Most patients were young (median age of 37 years), male (58%), and not overweight (median body mass index was 24). Many had a personal history of acute pancreatitis (54%) or cholecystectomy (42%), and a family history of gallstones in first-degree relatives (30%). LPAC syndrome was identified primarily in patients with recurring biliary pain (88%) or after a new episode of acute pancreatitis (38%). When present, cytolysis and cholestasis were not severe and disappeared quickly. Interestingly, four patients from the same family were diagnosed with LPAC syndrome. At ultrasound examination, the most frequent findings in intrahepatic bile ducts were comet-tail artifacts (96%), microlithiasis (83%), and acoustic shadows (71%). Computed tomography scans and magnetic resonance imaging were performed on 15 and three patients, respectively, but microlithiasis was not detected. Complications of LPAC syndrome required hospitalizing 18 patients (75%) in a conventional care unit for a mean duration of 6.8 d. None of them died. Treatment with ursodeoxycholic acid (UDCA) was effective and well-tolerated in almost all patients (94%) with a rapid onset of action (3.4 wk). Twelve patients’ (67%) adherence to UDCA treatment was considered “good.” Five patients (36%) underwent cholecystectomy (three of them were treated both by UDCA and cholecystectomy). Despite UDCA efficacy, biliary pain recurred in five patients (28%), three of whom adhered well to treatment guidelines.

Research conclusions

LPAC syndrome is easy to diagnose and treat; therefore, it should no longer be overlooked. LPAC syndrome typically manifests through biliary symptoms or episodes of acute pancreatitis in young patients with normal BMI. Symptoms often reoccur after cholecystectomy and patients usually have family history of cholelithiasis. The diagnosis is made via ultrasound examination by detecting intrahepatic lithiasis or comet-tail artifacts. Other exams are not necessary unless ultrasound examination proves ineffective. Genetic testing is not necessary for diagnosis because no mutations are detected in half of patients, but it can be performed for the purpose of research or genetic family counseling.
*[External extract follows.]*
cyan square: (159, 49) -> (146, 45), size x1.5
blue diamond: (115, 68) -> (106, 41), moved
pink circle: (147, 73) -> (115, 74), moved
LPAC syndrome is easily treatable with UDCA, which is rapidly effective, well-tolerated, and avoids the recurrence of biliary symptoms and long-term complications. Cholecystectomy should be reserved in the case of acute cholecystitis or if treatment with UDCA fails.

Research perspectives

LPAC syndrome is likely underreported due to a lack of testing resulting from insufficient awareness among physicians, radiologists, and digestive surgeons. A deeper understanding of this disease by these medical professionals is necessary to avoid overlooking its rather simple diagnosis. To increase its detection rate, all patients who experience recurrent biliary symptoms following an episode of acute pancreatitis should undergo an ultrasound examination performed by a radiologist with knowledge of the disease.